§ REQUIRED ACTION
Return, unchanged, the lines that run from the start of the items through the line containing "Die Auftragseingänge entwickelten", including that line.

--- EXERCISE INPUT ---

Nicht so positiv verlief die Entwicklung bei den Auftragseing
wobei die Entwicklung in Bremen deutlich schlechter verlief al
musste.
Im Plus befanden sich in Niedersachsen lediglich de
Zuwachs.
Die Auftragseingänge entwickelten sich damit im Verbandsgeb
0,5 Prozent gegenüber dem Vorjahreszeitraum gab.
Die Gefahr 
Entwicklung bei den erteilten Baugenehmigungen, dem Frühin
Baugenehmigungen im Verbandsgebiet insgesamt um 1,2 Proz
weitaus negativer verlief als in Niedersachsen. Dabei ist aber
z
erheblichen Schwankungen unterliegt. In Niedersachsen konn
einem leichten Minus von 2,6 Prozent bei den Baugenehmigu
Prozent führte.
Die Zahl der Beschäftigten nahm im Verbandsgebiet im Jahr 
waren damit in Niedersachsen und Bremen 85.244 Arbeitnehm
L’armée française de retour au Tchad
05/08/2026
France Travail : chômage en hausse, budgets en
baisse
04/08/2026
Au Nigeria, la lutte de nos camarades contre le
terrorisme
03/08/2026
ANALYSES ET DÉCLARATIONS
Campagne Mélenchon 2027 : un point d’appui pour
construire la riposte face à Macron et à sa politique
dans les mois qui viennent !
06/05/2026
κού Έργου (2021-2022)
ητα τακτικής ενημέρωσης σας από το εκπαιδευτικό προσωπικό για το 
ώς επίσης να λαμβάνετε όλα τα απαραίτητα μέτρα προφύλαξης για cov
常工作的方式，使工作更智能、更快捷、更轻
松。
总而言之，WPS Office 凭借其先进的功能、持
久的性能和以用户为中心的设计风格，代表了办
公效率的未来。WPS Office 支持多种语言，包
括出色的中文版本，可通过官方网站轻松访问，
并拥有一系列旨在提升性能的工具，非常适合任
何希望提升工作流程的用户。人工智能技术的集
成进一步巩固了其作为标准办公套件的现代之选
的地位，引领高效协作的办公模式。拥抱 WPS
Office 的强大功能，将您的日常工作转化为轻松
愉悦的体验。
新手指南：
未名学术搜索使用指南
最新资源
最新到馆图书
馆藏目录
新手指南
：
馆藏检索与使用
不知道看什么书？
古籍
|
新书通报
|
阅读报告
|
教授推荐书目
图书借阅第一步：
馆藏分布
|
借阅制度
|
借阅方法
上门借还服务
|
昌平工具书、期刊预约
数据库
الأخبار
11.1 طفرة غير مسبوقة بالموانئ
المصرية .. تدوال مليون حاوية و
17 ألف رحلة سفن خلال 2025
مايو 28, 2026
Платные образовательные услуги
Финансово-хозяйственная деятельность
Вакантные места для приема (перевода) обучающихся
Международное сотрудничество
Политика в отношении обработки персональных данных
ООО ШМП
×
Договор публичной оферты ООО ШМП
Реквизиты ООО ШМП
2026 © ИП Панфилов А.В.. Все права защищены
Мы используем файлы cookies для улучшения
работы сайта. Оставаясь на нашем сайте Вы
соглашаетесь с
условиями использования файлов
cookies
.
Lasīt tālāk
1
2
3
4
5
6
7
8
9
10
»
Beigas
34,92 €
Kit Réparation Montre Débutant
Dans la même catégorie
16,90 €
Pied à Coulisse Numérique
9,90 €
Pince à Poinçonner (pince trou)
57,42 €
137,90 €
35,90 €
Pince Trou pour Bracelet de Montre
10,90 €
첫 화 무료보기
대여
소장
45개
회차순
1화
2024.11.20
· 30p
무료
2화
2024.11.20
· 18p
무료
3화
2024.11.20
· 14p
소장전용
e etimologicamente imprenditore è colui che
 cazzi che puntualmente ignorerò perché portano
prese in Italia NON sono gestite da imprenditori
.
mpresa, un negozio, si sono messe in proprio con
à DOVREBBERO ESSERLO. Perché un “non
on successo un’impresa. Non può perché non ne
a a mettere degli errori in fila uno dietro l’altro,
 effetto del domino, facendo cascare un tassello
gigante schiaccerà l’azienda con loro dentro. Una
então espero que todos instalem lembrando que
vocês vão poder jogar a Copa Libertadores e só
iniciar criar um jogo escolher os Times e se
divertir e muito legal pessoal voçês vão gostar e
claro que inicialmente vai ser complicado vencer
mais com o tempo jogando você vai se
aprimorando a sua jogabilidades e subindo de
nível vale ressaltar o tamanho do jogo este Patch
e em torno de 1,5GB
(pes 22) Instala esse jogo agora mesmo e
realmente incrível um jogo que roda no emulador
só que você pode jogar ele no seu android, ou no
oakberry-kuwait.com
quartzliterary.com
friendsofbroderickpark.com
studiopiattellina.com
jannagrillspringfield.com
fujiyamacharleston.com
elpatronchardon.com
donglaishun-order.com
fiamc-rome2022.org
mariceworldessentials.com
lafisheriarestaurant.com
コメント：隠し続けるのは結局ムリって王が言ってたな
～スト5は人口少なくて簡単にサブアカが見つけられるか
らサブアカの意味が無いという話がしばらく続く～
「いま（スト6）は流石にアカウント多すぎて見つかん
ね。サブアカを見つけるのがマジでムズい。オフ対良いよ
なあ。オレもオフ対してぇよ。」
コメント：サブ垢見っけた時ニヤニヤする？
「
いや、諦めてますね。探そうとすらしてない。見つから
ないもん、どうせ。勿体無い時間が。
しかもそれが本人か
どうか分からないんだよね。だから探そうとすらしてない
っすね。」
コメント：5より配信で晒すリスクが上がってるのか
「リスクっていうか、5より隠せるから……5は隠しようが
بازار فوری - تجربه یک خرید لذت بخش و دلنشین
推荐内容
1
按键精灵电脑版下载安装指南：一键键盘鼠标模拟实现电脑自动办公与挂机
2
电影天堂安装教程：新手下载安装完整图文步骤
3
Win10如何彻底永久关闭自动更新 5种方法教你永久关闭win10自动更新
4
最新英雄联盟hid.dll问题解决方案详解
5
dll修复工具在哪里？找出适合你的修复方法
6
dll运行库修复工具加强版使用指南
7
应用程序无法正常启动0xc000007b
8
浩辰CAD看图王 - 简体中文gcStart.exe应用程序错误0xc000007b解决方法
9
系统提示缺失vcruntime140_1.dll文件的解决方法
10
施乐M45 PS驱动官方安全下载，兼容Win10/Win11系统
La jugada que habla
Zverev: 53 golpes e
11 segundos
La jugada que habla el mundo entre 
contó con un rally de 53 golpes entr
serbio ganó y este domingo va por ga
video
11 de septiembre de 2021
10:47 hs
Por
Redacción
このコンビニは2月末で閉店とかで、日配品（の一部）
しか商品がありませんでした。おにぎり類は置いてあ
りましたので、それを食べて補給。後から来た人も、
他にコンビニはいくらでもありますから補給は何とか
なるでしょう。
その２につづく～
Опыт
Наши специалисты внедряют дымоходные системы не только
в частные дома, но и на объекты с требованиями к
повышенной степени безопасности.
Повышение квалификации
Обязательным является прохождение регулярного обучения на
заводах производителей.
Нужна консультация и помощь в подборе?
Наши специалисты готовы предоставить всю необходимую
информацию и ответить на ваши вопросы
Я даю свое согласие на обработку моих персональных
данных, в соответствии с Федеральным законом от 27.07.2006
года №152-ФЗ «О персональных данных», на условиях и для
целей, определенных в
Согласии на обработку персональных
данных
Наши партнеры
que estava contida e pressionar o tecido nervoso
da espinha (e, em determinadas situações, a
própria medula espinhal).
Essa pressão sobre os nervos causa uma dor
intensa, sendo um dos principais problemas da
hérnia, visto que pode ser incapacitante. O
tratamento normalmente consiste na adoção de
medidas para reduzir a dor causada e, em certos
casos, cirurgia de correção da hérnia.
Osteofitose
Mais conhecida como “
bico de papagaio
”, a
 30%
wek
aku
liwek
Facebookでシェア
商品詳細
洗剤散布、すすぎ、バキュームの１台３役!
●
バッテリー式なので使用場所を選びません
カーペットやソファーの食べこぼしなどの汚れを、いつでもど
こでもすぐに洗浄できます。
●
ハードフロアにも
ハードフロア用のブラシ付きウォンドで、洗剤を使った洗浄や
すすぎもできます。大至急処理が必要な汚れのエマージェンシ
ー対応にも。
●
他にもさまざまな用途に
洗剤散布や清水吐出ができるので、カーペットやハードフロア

---

§ WRITTEN RESPONSE
Nicht so positiv verlief die Entwicklung bei den Auftragseing
wobei die Entwicklung in Bremen deutlich schlechter verlief al
musste.
Im Plus befanden sich in Niedersachsen lediglich de
Zuwachs.
Die Auftragseingänge entwickelten sich damit im Verbandsgeb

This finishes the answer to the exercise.